Qatar ‘Fifa World Cup’, Anti-hijab Protesters Harassed During Iran Match Against Wales

A report said that before the game started, pro-government fans from Iran confronted protesters against the country’s forced hijab law. This happened before the match between Iran and Wales at the 2020 World Cup in Qatar.

Some protesting fans said their flags were taken from them, and others said they were yelled at and made fun of. BBC said that security guards at Doha Stadium also took away T-shirts and other items with anti-government messages.

A glimpse of the anti-hijab protests, which have become one of the biggest challenges to Iran’s theocracy since the months after the 1979 Islamic Revolution, was seen on Friday when a supporter posed with another supporter holding a football jersey with Mahsa Amini’s name on it.

The woman’s face was painted to look like she was crying blood.

But the protests against the hijab were met with insults and threats. Some people wearing T-shirts that said “woman, life, freedom” were reportedly insulted.
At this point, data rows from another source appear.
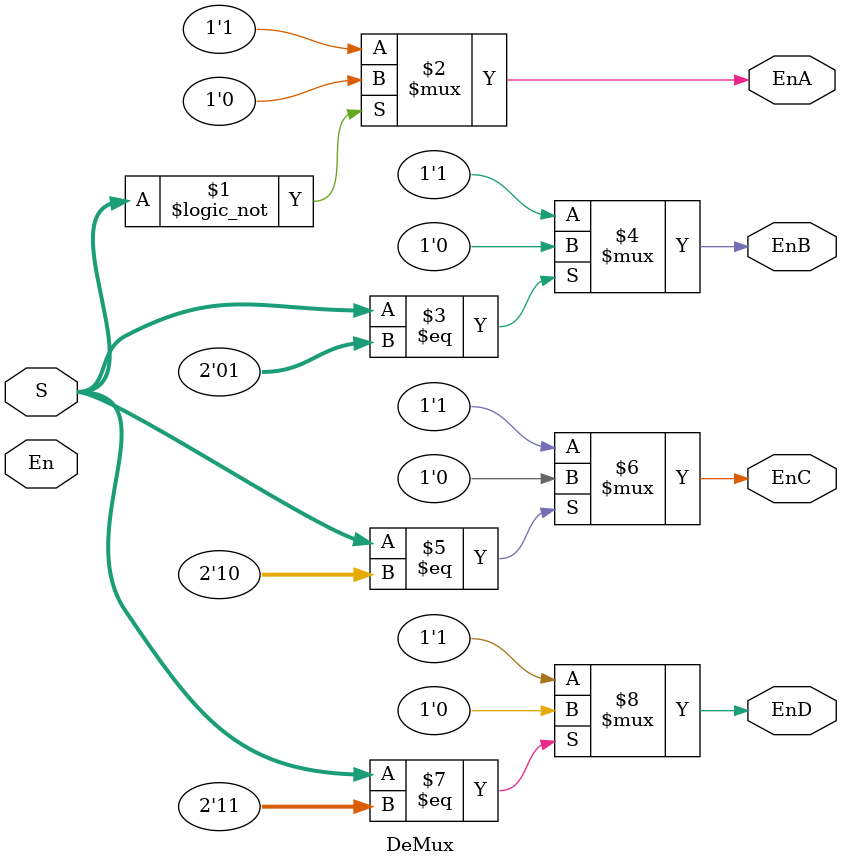
<source format=v>
`timescale 1ns / 1ps

module DeMux(
    input [1:0] S,
    input En,
    output EnA,
    output EnB,
    output EnC,
    output EnD
    );
assign EnA = (S == 2'b00) ? 1'b0 : 1'b1;
assign EnB = (S == 2'b01) ? 1'b0 : 1'b1;
assign EnC = (S == 2'b10) ? 1'b0 : 1'b1;
assign EnD = (S == 2'b11) ? 1'b0 : 1'b1;

endmodule

</source>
This phrase has become a rallying cry for people protesting against Iran’s government.

Reports say that after pro-government fans complained, Qatari police told a supporter to wash off the names of protesters killed by Iran’s security forces from her arms and chest. Another woman said that she couldn’t wear a T-shirt with the face of Mahsa Amini on it.

Pro-government fans are also said to have surrounded female fans who had the words “woman life freedom” painted on their faces and filmed them on their phones while chanting “The Islamic Republic.”

Iran beat Wales 2-0, and before the game, as the Iranian players sang their country’s national anthem, people booed and whistled at them. The players didn’t want to sing the national anthem before their first game against England in the World Cup.

Rouzbeh Cheshmi and Ramin Rezaeian scored two late goals in stoppage time on Friday to help Iran beat Wales in a dramatic Group B match.

Protests over the death of Mahsa Amini, a 22-year-old Kurdish woman who was in the custody of the Morality Police for allegedly breaking the rules that require women to wear hijabs and modest clothing, have spread across Iran.

Women are leading the protests by burning headscarves, letting their hair down in public, and knocking the turbans off the heads of Muslim clerics who have stood for the forced hijab law.